Instructions for the task :: Check every line below for the word "endometrial" and copy each one that has it.

Saved entries ::
Start of Block
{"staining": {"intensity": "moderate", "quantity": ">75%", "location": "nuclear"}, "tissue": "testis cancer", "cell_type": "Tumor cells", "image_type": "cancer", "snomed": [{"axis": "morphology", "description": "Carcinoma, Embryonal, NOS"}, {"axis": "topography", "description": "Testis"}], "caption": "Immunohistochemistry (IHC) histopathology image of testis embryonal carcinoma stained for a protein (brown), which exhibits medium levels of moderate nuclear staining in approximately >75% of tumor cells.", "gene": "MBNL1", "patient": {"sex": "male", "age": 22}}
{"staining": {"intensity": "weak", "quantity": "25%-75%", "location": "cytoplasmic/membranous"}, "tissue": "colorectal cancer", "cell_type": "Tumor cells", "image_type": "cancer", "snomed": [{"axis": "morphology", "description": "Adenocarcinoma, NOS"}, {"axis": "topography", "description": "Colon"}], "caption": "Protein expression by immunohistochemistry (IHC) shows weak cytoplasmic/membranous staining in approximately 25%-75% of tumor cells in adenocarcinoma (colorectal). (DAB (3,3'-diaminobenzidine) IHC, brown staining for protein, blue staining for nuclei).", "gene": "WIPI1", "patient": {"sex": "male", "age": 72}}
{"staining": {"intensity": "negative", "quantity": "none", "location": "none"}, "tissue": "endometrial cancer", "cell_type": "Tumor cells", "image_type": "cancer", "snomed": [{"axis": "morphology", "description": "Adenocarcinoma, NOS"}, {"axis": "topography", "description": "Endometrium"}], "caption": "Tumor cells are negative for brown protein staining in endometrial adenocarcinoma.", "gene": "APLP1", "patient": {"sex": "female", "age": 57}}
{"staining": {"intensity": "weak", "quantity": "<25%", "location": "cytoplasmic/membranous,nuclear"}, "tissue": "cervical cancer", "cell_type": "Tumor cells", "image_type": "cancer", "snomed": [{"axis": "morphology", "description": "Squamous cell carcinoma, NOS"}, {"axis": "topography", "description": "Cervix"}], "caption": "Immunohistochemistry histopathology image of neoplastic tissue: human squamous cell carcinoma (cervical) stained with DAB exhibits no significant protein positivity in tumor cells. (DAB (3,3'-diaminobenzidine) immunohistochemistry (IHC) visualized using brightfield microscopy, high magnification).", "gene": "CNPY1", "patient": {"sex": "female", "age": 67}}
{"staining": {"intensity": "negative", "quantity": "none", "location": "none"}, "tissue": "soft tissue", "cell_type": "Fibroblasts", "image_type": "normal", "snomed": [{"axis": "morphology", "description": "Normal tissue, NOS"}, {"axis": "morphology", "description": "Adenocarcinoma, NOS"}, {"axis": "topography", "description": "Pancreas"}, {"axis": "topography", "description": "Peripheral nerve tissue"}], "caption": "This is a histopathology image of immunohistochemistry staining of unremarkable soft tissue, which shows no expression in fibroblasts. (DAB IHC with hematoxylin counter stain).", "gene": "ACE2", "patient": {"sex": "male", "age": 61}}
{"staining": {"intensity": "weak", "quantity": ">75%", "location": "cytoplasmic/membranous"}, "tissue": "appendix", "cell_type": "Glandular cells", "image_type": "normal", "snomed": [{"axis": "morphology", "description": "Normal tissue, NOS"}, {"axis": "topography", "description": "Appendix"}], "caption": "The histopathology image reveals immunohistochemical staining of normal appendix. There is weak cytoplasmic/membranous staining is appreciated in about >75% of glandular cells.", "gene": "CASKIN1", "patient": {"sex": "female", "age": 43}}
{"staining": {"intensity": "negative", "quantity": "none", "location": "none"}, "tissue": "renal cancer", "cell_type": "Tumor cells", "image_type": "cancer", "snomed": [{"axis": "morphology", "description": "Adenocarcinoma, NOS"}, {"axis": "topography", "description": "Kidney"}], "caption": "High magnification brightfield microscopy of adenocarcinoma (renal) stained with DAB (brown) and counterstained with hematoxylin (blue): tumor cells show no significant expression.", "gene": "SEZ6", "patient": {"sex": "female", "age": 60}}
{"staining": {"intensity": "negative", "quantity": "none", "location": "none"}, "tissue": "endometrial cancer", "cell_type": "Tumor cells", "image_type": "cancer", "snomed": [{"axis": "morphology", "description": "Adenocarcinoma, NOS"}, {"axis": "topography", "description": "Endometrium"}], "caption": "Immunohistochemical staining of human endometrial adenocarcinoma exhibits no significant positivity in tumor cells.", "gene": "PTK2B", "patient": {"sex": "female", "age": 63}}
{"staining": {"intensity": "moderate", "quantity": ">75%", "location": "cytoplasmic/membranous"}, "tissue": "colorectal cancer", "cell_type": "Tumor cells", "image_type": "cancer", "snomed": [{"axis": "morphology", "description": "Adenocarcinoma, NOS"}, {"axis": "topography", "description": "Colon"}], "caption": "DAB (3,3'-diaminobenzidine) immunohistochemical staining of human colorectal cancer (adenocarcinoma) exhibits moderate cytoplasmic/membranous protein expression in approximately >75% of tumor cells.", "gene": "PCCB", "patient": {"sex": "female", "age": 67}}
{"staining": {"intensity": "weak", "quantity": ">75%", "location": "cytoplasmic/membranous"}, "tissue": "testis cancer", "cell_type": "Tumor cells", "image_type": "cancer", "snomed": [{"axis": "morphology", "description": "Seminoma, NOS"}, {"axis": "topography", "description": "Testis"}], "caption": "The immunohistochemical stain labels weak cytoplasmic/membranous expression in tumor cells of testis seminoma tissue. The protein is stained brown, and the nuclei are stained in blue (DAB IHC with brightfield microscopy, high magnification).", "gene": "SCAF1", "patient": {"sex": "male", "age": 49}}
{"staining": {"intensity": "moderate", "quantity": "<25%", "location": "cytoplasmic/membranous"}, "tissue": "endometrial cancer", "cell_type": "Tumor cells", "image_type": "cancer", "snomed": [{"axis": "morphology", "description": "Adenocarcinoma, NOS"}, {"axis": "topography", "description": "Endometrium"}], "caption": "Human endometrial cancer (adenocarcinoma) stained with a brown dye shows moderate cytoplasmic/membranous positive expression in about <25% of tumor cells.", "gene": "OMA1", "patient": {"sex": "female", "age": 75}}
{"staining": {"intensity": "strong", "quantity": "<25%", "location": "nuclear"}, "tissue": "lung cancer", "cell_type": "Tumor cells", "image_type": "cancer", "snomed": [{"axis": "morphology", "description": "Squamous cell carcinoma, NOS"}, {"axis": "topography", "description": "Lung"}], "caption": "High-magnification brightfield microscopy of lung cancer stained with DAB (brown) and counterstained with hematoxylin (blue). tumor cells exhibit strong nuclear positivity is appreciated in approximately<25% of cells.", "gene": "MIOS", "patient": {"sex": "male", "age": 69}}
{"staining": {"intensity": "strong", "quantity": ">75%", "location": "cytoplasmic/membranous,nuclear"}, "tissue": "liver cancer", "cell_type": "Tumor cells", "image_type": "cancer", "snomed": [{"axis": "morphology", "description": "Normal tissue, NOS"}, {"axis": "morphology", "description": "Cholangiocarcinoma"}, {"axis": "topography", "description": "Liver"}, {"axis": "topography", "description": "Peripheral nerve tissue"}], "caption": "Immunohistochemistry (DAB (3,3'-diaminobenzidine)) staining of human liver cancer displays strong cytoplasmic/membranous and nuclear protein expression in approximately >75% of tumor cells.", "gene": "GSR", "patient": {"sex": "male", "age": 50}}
End of Block
Response to the exercise ::
{"staining": {"intensity": "negative", "quantity": "none", "location": "none"}, "tissue": "endometrial cancer", "cell_type": "Tumor cells", "image_type": "cancer", "snomed": [{"axis": "morphology", "description": "Adenocarcinoma, NOS"}, {"axis": "topography", "description": "Endometrium"}], "caption": "Tumor cells are negative for brown protein staining in endometrial adenocarcinoma.", "gene": "APLP1", "patient": {"sex": "female", "age": 57}}
{"staining": {"intensity": "negative", "quantity": "none", "location": "none"}, "tissue": "endometrial cancer", "cell_type": "Tumor cells", "image_type": "cancer", "snomed": [{"axis": "morphology", "description": "Adenocarcinoma, NOS"}, {"axis": "topography", "description": "Endometrium"}], "caption": "Immunohistochemical staining of human endometrial adenocarcinoma exhibits no significant positivity in tumor cells.", "gene": "PTK2B", "patient": {"sex": "female", "age": 63}}
{"staining": {"intensity": "moderate", "quantity": "<25%", "location": "cytoplasmic/membranous"}, "tissue": "endometrial cancer", "cell_type": "Tumor cells", "image_type": "cancer", "snomed": [{"axis": "morphology", "description": "Adenocarcinoma, NOS"}, {"axis": "topography", "description": "Endometrium"}], "caption": "Human endometrial cancer (adenocarcinoma) stained with a brown dye shows moderate cytoplasmic/membranous positive expression in about <25% of tumor cells.", "gene": "OMA1", "patient": {"sex": "female", "age": 75}}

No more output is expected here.